[Transcribed page text]

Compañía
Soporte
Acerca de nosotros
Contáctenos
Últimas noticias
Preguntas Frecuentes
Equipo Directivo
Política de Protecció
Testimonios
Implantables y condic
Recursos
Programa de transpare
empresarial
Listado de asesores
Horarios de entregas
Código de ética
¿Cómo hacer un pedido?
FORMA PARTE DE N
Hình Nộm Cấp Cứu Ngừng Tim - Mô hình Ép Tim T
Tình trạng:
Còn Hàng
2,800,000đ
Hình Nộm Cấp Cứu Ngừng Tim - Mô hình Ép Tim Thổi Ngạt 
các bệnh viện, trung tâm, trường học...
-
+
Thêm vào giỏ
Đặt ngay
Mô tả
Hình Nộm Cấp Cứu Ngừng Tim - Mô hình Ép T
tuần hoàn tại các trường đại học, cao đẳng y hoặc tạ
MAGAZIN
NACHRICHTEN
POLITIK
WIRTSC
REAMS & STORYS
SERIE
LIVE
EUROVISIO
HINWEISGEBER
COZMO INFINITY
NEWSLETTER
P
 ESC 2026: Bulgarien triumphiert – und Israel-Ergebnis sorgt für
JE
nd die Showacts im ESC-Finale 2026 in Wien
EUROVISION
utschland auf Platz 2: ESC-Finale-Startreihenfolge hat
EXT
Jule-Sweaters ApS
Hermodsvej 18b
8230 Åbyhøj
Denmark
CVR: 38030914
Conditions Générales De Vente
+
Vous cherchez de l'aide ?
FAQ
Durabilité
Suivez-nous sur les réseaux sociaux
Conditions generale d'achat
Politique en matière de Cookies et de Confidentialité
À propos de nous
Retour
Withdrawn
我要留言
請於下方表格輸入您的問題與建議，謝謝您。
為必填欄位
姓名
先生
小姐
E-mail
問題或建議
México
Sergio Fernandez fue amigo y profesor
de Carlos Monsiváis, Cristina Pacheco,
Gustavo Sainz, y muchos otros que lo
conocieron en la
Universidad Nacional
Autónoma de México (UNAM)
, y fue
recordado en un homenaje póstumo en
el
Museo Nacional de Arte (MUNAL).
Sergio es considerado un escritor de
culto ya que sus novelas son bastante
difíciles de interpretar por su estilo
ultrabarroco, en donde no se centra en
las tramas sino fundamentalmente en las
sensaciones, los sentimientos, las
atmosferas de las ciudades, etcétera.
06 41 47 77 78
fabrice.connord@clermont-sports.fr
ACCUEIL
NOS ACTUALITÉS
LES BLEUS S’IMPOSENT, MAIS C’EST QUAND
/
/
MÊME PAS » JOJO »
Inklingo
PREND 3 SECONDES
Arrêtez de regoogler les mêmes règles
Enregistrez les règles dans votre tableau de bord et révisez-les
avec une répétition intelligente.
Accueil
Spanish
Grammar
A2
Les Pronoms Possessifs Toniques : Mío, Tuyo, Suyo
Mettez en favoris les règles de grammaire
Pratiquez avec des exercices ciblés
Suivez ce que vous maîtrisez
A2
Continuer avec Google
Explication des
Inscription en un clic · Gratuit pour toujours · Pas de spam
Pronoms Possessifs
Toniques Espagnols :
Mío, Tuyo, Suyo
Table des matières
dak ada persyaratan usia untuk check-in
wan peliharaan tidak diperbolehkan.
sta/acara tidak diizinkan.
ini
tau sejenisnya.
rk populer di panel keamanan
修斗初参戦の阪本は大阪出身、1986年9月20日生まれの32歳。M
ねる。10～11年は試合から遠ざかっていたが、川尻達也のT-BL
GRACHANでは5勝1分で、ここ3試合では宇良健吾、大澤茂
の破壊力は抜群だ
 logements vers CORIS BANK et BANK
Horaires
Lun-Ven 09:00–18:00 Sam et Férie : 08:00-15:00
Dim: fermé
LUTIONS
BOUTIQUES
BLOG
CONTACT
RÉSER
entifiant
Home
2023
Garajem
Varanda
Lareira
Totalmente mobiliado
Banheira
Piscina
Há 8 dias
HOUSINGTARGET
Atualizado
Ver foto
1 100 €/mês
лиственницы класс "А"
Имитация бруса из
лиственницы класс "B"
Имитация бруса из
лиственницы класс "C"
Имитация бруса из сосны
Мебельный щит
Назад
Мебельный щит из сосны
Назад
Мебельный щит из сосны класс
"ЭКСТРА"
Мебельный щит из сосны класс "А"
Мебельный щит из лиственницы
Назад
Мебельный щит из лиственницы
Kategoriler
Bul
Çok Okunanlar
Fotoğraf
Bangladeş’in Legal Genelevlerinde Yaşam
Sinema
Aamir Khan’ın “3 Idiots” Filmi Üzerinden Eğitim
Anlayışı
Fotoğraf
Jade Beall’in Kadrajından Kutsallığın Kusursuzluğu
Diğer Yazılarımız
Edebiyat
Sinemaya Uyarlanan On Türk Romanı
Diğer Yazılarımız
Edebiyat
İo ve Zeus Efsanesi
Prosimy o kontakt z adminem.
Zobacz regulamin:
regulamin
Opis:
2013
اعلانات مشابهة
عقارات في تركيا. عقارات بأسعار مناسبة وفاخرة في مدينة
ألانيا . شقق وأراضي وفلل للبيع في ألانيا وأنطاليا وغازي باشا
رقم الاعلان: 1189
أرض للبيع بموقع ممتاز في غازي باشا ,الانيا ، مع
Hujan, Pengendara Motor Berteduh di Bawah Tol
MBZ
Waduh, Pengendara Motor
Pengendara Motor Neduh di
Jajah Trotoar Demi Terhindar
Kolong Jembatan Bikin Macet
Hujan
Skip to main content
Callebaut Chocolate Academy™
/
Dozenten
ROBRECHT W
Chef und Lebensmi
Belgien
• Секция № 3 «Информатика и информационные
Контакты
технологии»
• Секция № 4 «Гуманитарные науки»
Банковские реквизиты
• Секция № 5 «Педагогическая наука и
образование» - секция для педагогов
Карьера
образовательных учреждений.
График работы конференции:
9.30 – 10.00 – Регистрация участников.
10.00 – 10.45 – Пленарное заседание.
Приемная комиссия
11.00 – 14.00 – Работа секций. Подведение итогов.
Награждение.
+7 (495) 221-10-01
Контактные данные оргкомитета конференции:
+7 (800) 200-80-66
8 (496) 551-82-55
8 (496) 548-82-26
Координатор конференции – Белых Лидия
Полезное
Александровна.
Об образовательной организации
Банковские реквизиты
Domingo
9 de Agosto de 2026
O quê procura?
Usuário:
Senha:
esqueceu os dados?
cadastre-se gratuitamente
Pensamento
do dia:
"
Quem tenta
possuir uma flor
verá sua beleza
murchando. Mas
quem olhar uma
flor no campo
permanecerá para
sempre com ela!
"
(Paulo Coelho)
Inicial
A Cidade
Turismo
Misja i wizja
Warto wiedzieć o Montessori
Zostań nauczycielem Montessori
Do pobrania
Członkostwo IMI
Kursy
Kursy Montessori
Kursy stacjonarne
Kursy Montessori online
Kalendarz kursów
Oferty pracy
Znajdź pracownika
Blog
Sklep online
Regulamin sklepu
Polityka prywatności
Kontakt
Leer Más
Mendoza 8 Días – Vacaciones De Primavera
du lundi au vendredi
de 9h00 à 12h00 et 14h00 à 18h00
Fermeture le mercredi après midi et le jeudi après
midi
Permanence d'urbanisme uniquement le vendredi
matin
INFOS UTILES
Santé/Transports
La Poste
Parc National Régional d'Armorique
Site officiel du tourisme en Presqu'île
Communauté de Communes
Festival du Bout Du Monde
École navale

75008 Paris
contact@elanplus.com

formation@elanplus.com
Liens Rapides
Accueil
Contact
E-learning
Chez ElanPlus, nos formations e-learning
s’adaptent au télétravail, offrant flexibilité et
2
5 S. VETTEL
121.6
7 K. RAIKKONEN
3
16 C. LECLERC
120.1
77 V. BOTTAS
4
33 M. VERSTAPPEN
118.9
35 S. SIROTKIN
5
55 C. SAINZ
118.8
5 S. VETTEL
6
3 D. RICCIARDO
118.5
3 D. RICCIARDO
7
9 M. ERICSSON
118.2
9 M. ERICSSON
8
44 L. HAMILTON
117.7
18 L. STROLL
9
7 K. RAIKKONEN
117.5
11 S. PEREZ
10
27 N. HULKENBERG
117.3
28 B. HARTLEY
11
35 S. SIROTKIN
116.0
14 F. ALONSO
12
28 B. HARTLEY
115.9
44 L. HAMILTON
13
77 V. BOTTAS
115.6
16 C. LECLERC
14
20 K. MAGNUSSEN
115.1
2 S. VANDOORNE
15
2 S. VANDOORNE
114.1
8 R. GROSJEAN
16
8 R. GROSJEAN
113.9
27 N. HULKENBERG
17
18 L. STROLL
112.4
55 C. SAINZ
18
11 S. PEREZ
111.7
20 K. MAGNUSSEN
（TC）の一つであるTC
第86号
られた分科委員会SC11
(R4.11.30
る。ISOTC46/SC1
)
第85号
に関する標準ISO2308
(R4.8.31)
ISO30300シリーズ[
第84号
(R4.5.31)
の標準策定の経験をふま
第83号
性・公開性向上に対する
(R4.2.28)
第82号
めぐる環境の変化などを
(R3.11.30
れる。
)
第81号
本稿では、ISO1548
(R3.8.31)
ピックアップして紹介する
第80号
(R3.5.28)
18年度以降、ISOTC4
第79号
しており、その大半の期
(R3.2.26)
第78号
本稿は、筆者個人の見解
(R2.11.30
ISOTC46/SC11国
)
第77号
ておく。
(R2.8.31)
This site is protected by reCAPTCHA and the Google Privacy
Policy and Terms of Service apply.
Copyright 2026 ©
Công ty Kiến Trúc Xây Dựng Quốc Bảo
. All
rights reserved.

WHAT IS NEEDED: Rewrite the lines from the start through the one containing "Museo Nacional de Arte (MUNAL).", putting "Danmark" in place of "Denmark" and changing nothing else.

ANSWER TO THE PROBLEM:
Compañía
Soporte
Acerca de nosotros
Contáctenos
Últimas noticias
Preguntas Frecuentes
Equipo Directivo
Política de Protecció
Testimonios
Implantables y condic
Recursos
Programa de transpare
empresarial
Listado de asesores
Horarios de entregas
Código de ética
¿Cómo hacer un pedido?
FORMA PARTE DE N
Hình Nộm Cấp Cứu Ngừng Tim - Mô hình Ép Tim T
Tình trạng:
Còn Hàng
2,800,000đ
Hình Nộm Cấp Cứu Ngừng Tim - Mô hình Ép Tim Thổi Ngạt 
các bệnh viện, trung tâm, trường học...
-
+
Thêm vào giỏ
Đặt ngay
Mô tả
Hình Nộm Cấp Cứu Ngừng Tim - Mô hình Ép T
tuần hoàn tại các trường đại học, cao đẳng y hoặc tạ
MAGAZIN
NACHRICHTEN
POLITIK
WIRTSC
REAMS & STORYS
SERIE
LIVE
EUROVISIO
HINWEISGEBER
COZMO INFINITY
NEWSLETTER
P
 ESC 2026: Bulgarien triumphiert – und Israel-Ergebnis sorgt für
JE
nd die Showacts im ESC-Finale 2026 in Wien
EUROVISION
utschland auf Platz 2: ESC-Finale-Startreihenfolge hat
EXT
Jule-Sweaters ApS
Hermodsvej 18b
8230 Åbyhøj
Danmark
CVR: 38030914
Conditions Générales De Vente
+
Vous cherchez de l'aide ?
FAQ
Durabilité
Suivez-nous sur les réseaux sociaux
Conditions generale d'achat
Politique en matière de Cookies et de Confidentialité
À propos de nous
Retour
Withdrawn
我要留言
請於下方表格輸入您的問題與建議，謝謝您。
為必填欄位
姓名
先生
小姐
E-mail
問題或建議
México
Sergio Fernandez fue amigo y profesor
de Carlos Monsiváis, Cristina Pacheco,
Gustavo Sainz, y muchos otros que lo
conocieron en la
Universidad Nacional
Autónoma de México (UNAM)
, y fue
recordado en un homenaje póstumo en
el
Museo Nacional de Arte (MUNAL).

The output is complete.